Minnesota police chief, officer who fatally shot Black man, both resign
The suburban Minneapolis police officer who fatally shot a Black motorist during an encounter that began as a routine traffic stop, and the police chief who called the slaying an apparent accident, both resigned yesterday following two nights of civil unrest.
The mayor of Brooklyn Center, which is adjacent to Minnesota’s largest city, said the two tendered their resignations a day after the chief told a news briefing that the officer who shot Daunte Wright, 20, on Sunday appeared to have drawn her gun rather than her Taser by mistake.
Mayor Mike Elliott also told reporters the City Council had passed a resolution calling for the dismissal of both the chief, Tim Gannon, and the officer in question, Kim Potter, a 26-year veteran of the police force.

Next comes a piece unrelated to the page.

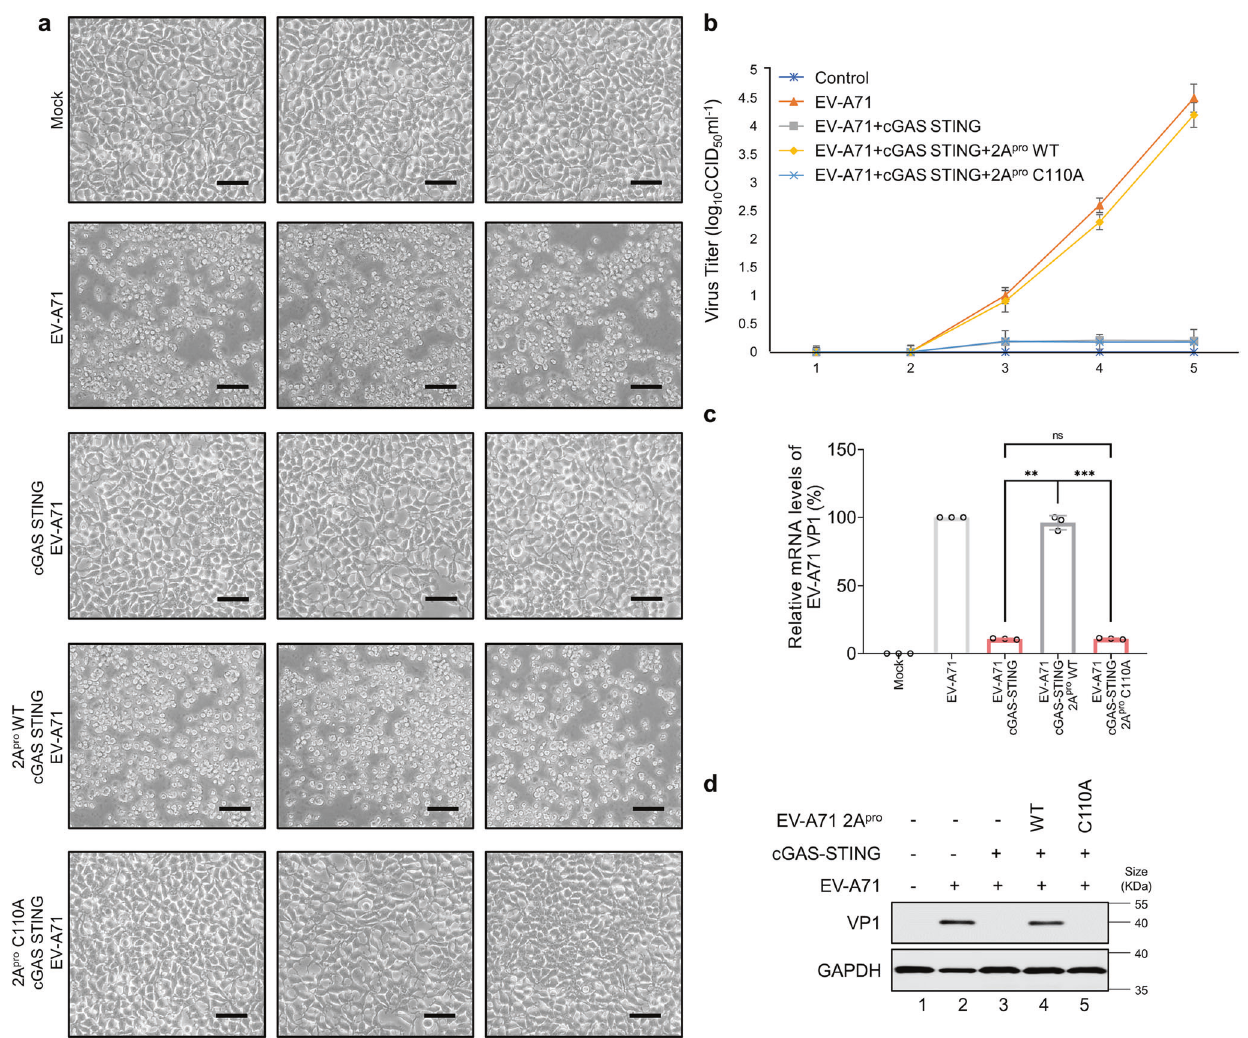
Fig. 6 2 A pro of EV-A71 inhibits the anti-viral function of cGAS-STING activation. a CPE induced by EV-A71. HEK-293T cells were transfected with empty or cGAS-STING-expressing vectors in the presence or absence of exogenous EV-A71 2A pro WT or C110A. Twelve hours later, the cells were infected with equal amounts (MOI of 0.5) of EV-A71 for 6 h. The cells were then washed and incubated with fresh culture medium. Five days later, the cells were observed for morphological changes and photographed using light microscopy at 400 × magni fi cation. Scale bar represents 50 μ m. b EV-A71 from HEK-293T cells was collected on days 1 – 5 after infection (A). The viral titer was determined using CCID50 assays. c The viral RNA levels of EV-A71 were evaluated by RT-qPCR using SYBR green. Primers targeted EV-A71 VP1 to monitor viral replication. GAPDH abundance was used as a control. d EV-A71 from HEK-293T cells was collected on day 5 after infection for western blot. Cell lysates were separated by SDS-PAGE, transferred to PVDF membranes, and treated with the indicated antibodies to detect EV-A71 VP1 and GAPDH. GAPDH was used as a loading control. Data in a – c represents the average of results from three independent experiments ( n = 3, representative immunoblots are shown). Error bars indicate the standard deviation of the data from three independent experiments. Means and standard deviations are presented. Statistical signi fi cance was determined using two-sided unpaired t -test, * p < 0.05; ** p < 0.01; *** p < 0.001; **** p <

“I’m hoping this will bring some calm to the community,” Elliott said, adding he had yet to accept Potter’s resignation, leaving open the door to firing her. “We want to send a message to the community that we are taking this situation seriously.”
Terminating Potter’s employment, rather than allowing her to resign, could adversely affect her pension and ability to find work in law enforcement elsewhere.
The move followed two nights of protests and clashes between demonstrators and police in Brooklyn Center, part of a region already on edge over the ongoing trial of Derek Chauvin, the former Minneapolis policeman charged with murdering George Floyd last May.
Floyd, 46, who died in handcuffs with his neck pinned to the street under Chauvin’s knee, became the face of a national movement against racial injustice and police violence as protests against his killing swept the United States last summer in the midst of the coronavirus pandemic.
Amid snowfall on Tuesday evening, hundreds protesting Wright’s slaying marched from police headquarters in Brooklyn Center to an FBI field office, chanting: “No justice, no peace, prosecute the police.”
The rally was peaceful, with National Guard troops and law enforcement keeping a low profile in patrol vehicles stationed nearby. The crowd dispersed on its own as the snow grew heavier and temperatures plunged around nightfall, ahead of a curfew rolled back three hours by authorities to 10 p.m.
By contrast, scores of arrests were made on Sunday and Monday nights amid scattered looting and raucous demonstrations in which police fired volleys of tear gas and rubber bullets at demonstrators hurling bottles and other projectiles.
As the mayor spoke earlier on Tuesday, Wright’s relatives and supporters assembled near the Minneapolis courthouse where Chauvin is standing trial, and recounted for reporters the anguish of Wright’s loss.